• _TASK TO CARRY OUT_:
Take the entries below and give them back exactly. Leave out nothing.
Start of GIVEN DATA
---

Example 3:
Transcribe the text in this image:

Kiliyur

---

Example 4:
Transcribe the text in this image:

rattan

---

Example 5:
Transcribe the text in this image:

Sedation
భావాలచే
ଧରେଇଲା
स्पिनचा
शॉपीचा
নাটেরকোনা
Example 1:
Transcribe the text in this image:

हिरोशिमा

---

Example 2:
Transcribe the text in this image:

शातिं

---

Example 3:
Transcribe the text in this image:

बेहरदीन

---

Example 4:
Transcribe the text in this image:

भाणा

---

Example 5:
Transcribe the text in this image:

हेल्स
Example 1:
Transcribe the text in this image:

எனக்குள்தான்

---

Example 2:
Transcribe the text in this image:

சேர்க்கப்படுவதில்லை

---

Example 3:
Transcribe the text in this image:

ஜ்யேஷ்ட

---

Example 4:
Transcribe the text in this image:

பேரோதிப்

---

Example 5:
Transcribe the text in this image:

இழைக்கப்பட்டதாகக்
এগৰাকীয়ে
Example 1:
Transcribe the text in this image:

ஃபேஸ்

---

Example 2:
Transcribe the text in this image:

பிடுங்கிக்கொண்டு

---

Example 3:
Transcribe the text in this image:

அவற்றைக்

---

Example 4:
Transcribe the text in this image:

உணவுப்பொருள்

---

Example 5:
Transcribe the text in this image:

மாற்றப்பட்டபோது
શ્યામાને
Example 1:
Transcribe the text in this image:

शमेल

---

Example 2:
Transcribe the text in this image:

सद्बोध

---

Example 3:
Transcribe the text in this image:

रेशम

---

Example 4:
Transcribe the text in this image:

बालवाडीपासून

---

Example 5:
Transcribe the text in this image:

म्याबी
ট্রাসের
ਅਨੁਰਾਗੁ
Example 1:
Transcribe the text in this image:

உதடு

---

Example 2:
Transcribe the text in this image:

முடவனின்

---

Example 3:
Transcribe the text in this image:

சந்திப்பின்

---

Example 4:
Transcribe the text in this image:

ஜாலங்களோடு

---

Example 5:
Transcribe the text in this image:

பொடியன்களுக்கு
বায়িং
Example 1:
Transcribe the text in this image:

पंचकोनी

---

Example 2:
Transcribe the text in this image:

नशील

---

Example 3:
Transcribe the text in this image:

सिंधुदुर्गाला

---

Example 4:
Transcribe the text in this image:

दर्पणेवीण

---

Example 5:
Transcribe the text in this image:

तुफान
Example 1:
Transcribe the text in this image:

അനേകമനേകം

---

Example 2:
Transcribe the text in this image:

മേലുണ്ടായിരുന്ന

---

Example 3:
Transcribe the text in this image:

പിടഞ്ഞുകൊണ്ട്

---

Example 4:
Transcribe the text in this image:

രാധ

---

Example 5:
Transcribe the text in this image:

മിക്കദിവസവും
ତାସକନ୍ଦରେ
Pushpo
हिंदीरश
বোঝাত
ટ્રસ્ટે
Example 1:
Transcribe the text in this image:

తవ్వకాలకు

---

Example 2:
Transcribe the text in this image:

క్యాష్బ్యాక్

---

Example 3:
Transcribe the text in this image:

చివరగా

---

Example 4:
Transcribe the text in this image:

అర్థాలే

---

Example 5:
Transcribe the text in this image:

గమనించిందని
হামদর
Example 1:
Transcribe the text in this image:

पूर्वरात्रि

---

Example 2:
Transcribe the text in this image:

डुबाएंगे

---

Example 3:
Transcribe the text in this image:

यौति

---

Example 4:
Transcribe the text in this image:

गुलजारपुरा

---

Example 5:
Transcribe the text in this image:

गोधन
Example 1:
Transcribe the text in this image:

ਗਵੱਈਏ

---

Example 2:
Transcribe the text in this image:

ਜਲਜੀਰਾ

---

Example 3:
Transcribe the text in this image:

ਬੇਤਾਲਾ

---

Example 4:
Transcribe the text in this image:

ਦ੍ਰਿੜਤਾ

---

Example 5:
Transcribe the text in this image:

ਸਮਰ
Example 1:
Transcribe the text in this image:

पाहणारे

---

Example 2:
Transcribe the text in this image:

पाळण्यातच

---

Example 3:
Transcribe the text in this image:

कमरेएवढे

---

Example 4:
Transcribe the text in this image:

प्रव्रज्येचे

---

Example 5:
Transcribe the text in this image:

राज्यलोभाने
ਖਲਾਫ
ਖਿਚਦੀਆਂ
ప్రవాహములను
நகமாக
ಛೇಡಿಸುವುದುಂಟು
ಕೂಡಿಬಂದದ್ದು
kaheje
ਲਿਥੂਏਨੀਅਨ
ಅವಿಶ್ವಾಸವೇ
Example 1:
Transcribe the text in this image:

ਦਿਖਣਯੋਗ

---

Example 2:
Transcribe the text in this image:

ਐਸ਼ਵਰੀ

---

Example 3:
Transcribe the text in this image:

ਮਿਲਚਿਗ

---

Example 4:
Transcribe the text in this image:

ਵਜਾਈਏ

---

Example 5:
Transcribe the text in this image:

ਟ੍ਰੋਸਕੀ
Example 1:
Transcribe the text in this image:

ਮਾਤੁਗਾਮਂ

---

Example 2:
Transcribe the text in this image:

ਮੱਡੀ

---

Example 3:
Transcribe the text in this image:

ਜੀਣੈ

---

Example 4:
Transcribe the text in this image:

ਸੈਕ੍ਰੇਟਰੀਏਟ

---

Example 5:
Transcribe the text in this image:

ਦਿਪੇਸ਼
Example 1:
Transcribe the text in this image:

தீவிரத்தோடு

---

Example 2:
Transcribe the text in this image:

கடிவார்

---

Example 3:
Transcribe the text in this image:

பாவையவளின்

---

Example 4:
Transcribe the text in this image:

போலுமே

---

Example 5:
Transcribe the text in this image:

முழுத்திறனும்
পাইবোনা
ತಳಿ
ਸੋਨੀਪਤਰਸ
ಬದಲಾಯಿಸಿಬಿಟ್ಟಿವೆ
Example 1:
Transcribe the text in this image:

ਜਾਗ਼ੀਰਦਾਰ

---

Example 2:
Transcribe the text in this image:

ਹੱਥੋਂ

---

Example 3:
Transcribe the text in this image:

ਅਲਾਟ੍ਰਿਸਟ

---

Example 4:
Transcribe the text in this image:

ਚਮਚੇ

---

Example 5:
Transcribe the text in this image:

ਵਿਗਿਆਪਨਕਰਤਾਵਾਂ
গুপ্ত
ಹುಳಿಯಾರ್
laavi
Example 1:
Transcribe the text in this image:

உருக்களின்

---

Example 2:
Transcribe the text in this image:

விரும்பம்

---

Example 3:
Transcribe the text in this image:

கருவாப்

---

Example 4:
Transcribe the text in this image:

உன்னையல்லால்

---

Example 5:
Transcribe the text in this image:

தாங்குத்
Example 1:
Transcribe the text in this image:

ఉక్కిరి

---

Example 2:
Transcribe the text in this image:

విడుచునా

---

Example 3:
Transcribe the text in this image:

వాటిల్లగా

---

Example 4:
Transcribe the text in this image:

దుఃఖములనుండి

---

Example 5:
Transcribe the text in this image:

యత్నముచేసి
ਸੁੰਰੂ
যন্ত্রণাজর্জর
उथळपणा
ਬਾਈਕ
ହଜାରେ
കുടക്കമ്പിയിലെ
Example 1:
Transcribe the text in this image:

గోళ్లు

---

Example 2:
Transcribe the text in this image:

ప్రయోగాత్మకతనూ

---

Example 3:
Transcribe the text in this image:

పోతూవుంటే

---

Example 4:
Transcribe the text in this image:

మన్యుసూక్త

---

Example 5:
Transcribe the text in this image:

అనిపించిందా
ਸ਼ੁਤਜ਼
End of GIVEN DATA
• _FINISHED TASK_:
---

Example 3:
Transcribe the text in this image:

Kiliyur

---

Example 4:
Transcribe the text in this image:

rattan

---

Example 5:
Transcribe the text in this image:

Sedation
భావాలచే
ଧରେଇଲା
स्पिनचा
शॉपीचा
নাটেরকোনা
Example 1:
Transcribe the text in this image:

हिरोशिमा

---

Example 2:
Transcribe the text in this image:

शातिं

---

Example 3:
Transcribe the text in this image:

बेहरदीन

---

Example 4:
Transcribe the text in this image:

भाणा

---

Example 5:
Transcribe the text in this image:

हेल्स
Example 1:
Transcribe the text in this image:

எனக்குள்தான்

---

Example 2:
Transcribe the text in this image:

சேர்க்கப்படுவதில்லை

---

Example 3:
Transcribe the text in this image:

ஜ்யேஷ்ட

---

Example 4:
Transcribe the text in this image:

பேரோதிப்

---

Example 5:
Transcribe the text in this image:

இழைக்கப்பட்டதாகக்
এগৰাকীয়ে
Example 1:
Transcribe the text in this image:

ஃபேஸ்

---

Example 2:
Transcribe the text in this image:

பிடுங்கிக்கொண்டு

---

Example 3:
Transcribe the text in this image:

அவற்றைக்

---

Example 4:
Transcribe the text in this image:

உணவுப்பொருள்

---

Example 5:
Transcribe the text in this image:

மாற்றப்பட்டபோது
શ્યામાને
Example 1:
Transcribe the text in this image:

शमेल

---

Example 2:
Transcribe the text in this image:

सद्बोध

---

Example 3:
Transcribe the text in this image:

रेशम

---

Example 4:
Transcribe the text in this image:

बालवाडीपासून

---

Example 5:
Transcribe the text in this image:

म्याबी
ট্রাসের
ਅਨੁਰਾਗੁ
Example 1:
Transcribe the text in this image:

உதடு

---

Example 2:
Transcribe the text in this image:

முடவனின்

---

Example 3:
Transcribe the text in this image:

சந்திப்பின்

---

Example 4:
Transcribe the text in this image:

ஜாலங்களோடு

---

Example 5:
Transcribe the text in this image:

பொடியன்களுக்கு
বায়িং
Example 1:
Transcribe the text in this image:

पंचकोनी

---

Example 2:
Transcribe the text in this image:

नशील

---

Example 3:
Transcribe the text in this image:

सिंधुदुर्गाला

---

Example 4:
Transcribe the text in this image:

दर्पणेवीण

---

Example 5:
Transcribe the text in this image:

तुफान
Example 1:
Transcribe the text in this image:

അനേകമനേകം

---

Example 2:
Transcribe the text in this image:

മേലുണ്ടായിരുന്ന

---

Example 3:
Transcribe the text in this image:

പിടഞ്ഞുകൊണ്ട്

---

Example 4:
Transcribe the text in this image:

രാധ

---

Example 5:
Transcribe the text in this image:

മിക്കദിവസവും
ତାସକନ୍ଦରେ
Pushpo
हिंदीरश
বোঝাত
ટ્રસ્ટે
Example 1:
Transcribe the text in this image:

తవ్వకాలకు

---

Example 2:
Transcribe the text in this image:

క్యాష్బ్యాక్

---

Example 3:
Transcribe the text in this image:

చివరగా

---

Example 4:
Transcribe the text in this image:

అర్థాలే

---

Example 5:
Transcribe the text in this image:

గమనించిందని
হামদর
Example 1:
Transcribe the text in this image:

पूर्वरात्रि

---

Example 2:
Transcribe the text in this image:

डुबाएंगे

---

Example 3:
Transcribe the text in this image:

यौति

---

Example 4:
Transcribe the text in this image:

गुलजारपुरा

---

Example 5:
Transcribe the text in this image:

गोधन
Example 1:
Transcribe the text in this image:

ਗਵੱਈਏ

---

Example 2:
Transcribe the text in this image:

ਜਲਜੀਰਾ

---

Example 3:
Transcribe the text in this image:

ਬੇਤਾਲਾ

---

Example 4:
Transcribe the text in this image:

ਦ੍ਰਿੜਤਾ

---

Example 5:
Transcribe the text in this image:

ਸਮਰ
Example 1:
Transcribe the text in this image:

पाहणारे

---

Example 2:
Transcribe the text in this image:

पाळण्यातच

---

Example 3:
Transcribe the text in this image:

कमरेएवढे

---

Example 4:
Transcribe the text in this image:

प्रव्रज्येचे

---

Example 5:
Transcribe the text in this image:

राज्यलोभाने
ਖਲਾਫ
ਖਿਚਦੀਆਂ
ప్రవాహములను
நகமாக
ಛೇಡಿಸುವುದುಂಟು
ಕೂಡಿಬಂದದ್ದು
kaheje
ਲਿਥੂਏਨੀਅਨ
ಅವಿಶ್ವಾಸವೇ
Example 1:
Transcribe the text in this image:

ਦਿਖਣਯੋਗ

---

Example 2:
Transcribe the text in this image:

ਐਸ਼ਵਰੀ

---

Example 3:
Transcribe the text in this image:

ਮਿਲਚਿਗ

---

Example 4:
Transcribe the text in this image:

ਵਜਾਈਏ

---

Example 5:
Transcribe the text in this image:

ਟ੍ਰੋਸਕੀ
Example 1:
Transcribe the text in this image:

ਮਾਤੁਗਾਮਂ

---

Example 2:
Transcribe the text in this image:

ਮੱਡੀ

---

Example 3:
Transcribe the text in this image:

ਜੀਣੈ

---

Example 4:
Transcribe the text in this image:

ਸੈਕ੍ਰੇਟਰੀਏਟ

---

Example 5:
Transcribe the text in this image:

ਦਿਪੇਸ਼
Example 1:
Transcribe the text in this image:

தீவிரத்தோடு

---

Example 2:
Transcribe the text in this image:

கடிவார்

---

Example 3:
Transcribe the text in this image:

பாவையவளின்

---

Example 4:
Transcribe the text in this image:

போலுமே

---

Example 5:
Transcribe the text in this image:

முழுத்திறனும்
পাইবোনা
ತಳಿ
ਸੋਨੀਪਤਰਸ
ಬದಲಾಯಿಸಿಬಿಟ್ಟಿವೆ
Example 1:
Transcribe the text in this image:

ਜਾਗ਼ੀਰਦਾਰ

---

Example 2:
Transcribe the text in this image:

ਹੱਥੋਂ

---

Example 3:
Transcribe the text in this image:

ਅਲਾਟ੍ਰਿਸਟ

---

Example 4:
Transcribe the text in this image:

ਚਮਚੇ

---

Example 5:
Transcribe the text in this image:

ਵਿਗਿਆਪਨਕਰਤਾਵਾਂ
গুপ্ত
ಹುಳಿಯಾರ್
laavi
Example 1:
Transcribe the text in this image:

உருக்களின்

---

Example 2:
Transcribe the text in this image:

விரும்பம்

---

Example 3:
Transcribe the text in this image:

கருவாப்

---

Example 4:
Transcribe the text in this image:

உன்னையல்லால்

---

Example 5:
Transcribe the text in this image:

தாங்குத்
Example 1:
Transcribe the text in this image:

ఉక్కిరి

---

Example 2:
Transcribe the text in this image:

విడుచునా

---

Example 3:
Transcribe the text in this image:

వాటిల్లగా

---

Example 4:
Transcribe the text in this image:

దుఃఖములనుండి

---

Example 5:
Transcribe the text in this image:

యత్నముచేసి
ਸੁੰਰੂ
যন্ত্রণাজর্জর
उथळपणा
ਬਾਈਕ
ହଜାରେ
കുടക്കമ്പിയിലെ
Example 1:
Transcribe the text in this image:

గోళ్లు

---

Example 2:
Transcribe the text in this image:

ప్రయోగాత్మకతనూ

---

Example 3:
Transcribe the text in this image:

పోతూవుంటే

---

Example 4:
Transcribe the text in this image:

మన్యుసూక్త

---

Example 5:
Transcribe the text in this image:

అనిపించిందా
ਸ਼ੁਤਜ਼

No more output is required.